Auditor general says oil and gas commission hasn’t ensured companies will pay cleanup costs.
The polluter-pay approach isn’t working in British Columbia’s oil and gas patch.
The province’s energy regulator hasn’t secured enough money from companies to cover the estimated $3-billion cleanup costs for 10,672 inactive oil and gas sites, says a new report by B.C. auditor’s general.
But that’s only the beginning of a long list of deficiencies in the B.C. Oil and Gas Commission’s approach to managing the rising environmental and financial risks posed by inactive wells, pipelines and other industry infrastructure, according to the report by Auditor General Carol Bellringer.

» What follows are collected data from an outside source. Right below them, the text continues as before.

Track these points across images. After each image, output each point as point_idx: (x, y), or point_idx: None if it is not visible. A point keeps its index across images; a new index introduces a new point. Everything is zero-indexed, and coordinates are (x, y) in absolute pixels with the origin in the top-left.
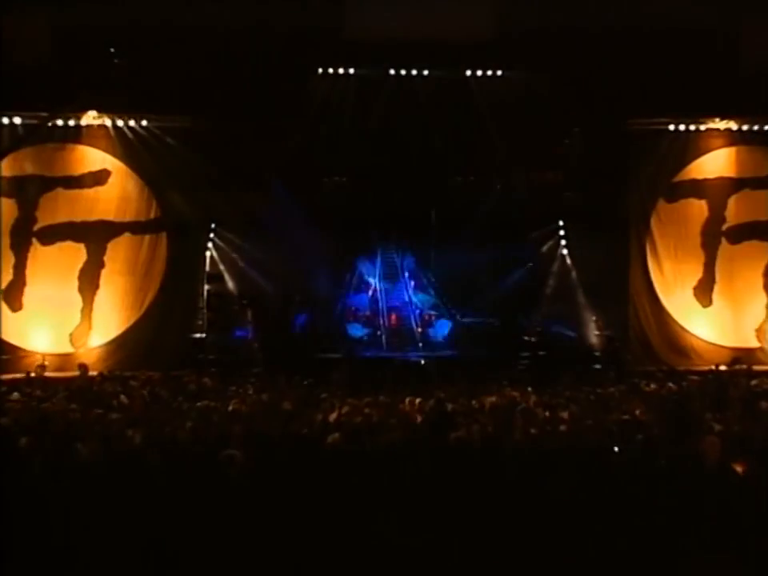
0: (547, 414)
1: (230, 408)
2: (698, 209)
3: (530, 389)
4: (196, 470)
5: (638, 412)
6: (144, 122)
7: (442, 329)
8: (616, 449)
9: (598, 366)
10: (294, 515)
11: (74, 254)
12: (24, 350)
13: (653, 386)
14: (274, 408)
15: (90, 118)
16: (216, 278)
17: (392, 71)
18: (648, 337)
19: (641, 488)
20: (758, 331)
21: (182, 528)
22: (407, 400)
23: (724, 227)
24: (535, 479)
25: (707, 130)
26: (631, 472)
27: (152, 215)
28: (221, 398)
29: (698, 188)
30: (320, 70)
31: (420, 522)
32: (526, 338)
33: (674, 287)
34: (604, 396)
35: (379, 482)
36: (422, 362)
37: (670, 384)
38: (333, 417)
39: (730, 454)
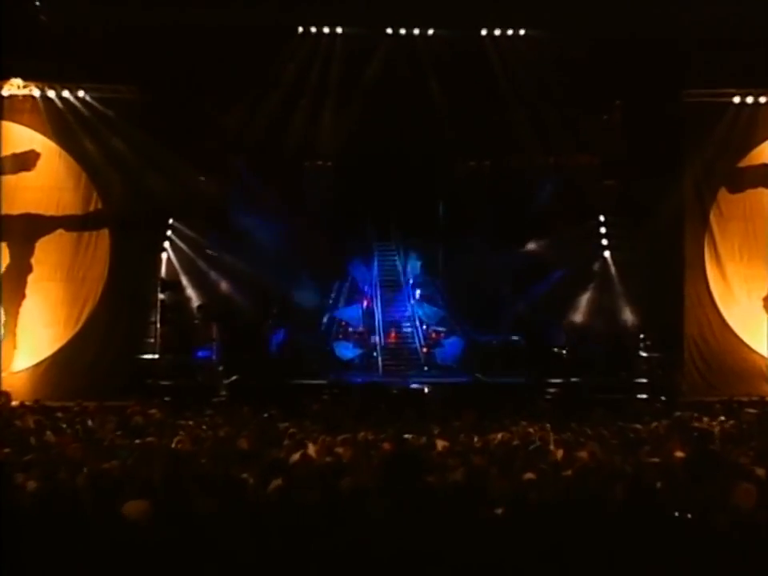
0: (561, 454)
1: (173, 446)
2: None
3: (548, 425)
4: (88, 522)
5: (677, 453)
6: (80, 93)
7: (453, 349)
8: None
9: (644, 396)
10: None
11: None
12: None
13: (706, 420)
14: (226, 446)
15: (15, 87)
16: (172, 285)
17: (388, 30)
18: (707, 359)
19: (637, 546)
20: None
21: None
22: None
23: None
24: (507, 538)
25: None
26: (629, 527)
27: (91, 207)
28: (167, 434)
29: None
30: (299, 29)
31: None
32: (557, 360)
33: (738, 297)
34: (642, 433)
35: (316, 542)
36: (426, 389)
37: (722, 418)
38: (295, 457)
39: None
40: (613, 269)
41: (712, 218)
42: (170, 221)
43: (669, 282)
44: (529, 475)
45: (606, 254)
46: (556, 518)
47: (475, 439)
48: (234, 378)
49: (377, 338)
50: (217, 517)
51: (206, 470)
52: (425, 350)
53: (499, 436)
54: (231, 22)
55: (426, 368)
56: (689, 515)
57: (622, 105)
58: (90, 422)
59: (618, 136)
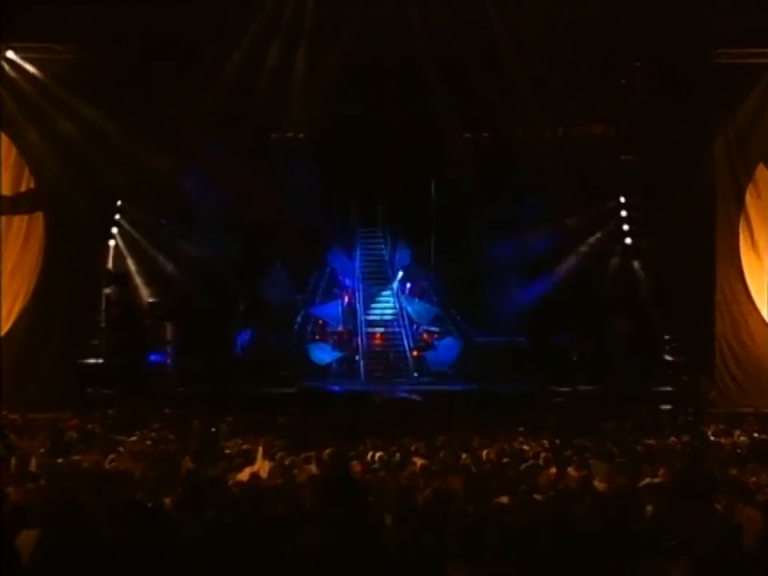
0: (552, 475)
1: (106, 465)
2: None
3: (545, 441)
4: None
5: None
6: (9, 53)
7: (448, 352)
8: None
9: (667, 407)
10: None
11: None
12: None
13: (737, 433)
14: (166, 466)
15: None
16: (120, 278)
17: None
18: (741, 363)
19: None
20: None
21: None
22: (371, 454)
23: None
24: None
25: None
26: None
27: (22, 187)
28: (103, 451)
29: None
30: None
31: None
32: (567, 364)
33: None
34: (656, 449)
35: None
36: (415, 398)
37: (755, 434)
38: (241, 476)
39: None
40: (633, 258)
41: (748, 198)
42: (117, 202)
43: (698, 273)
44: (502, 499)
45: (627, 240)
46: (518, 547)
47: (463, 456)
48: (190, 385)
49: (359, 340)
50: (120, 545)
51: (127, 494)
52: (415, 353)
53: (484, 453)
54: None
55: (416, 374)
56: (671, 543)
57: (641, 67)
58: (14, 438)
59: (637, 104)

In addition to not collecting enough security deposits, the regulator has failed to demand that operators decommission inactive wells in a timely fashion due to “gaps” in legislation.
With no legal requirement to clean up old wells, the industry has predictably let the number of inactive wells grow from 3,800 to 7,474 between 2007 and 2018.
“The increase in the numbers is significant,” Bellringer said during a Vancouver news conference.
Unlike North Dakota where industry has two years to clean up a well once it stops producing, B.C. has no defined time limits.
The government has promised to introduce changes shortly.
The report noted that the province’s Orphan Site Reclamation Fund is effectively bankrupt.
The number of orphaned sites abandoned by insolvent operators has grown from 45 wells in 2015 to 326 wells today.
According to the regulator estimates, it costs an average $370,000 to cement and reclaim a well.
As a result the agency could face more than $120 million in cleanup costs for the 326 orphaned wells. The fund’s operating budget for 2017/18 was $5.3 million.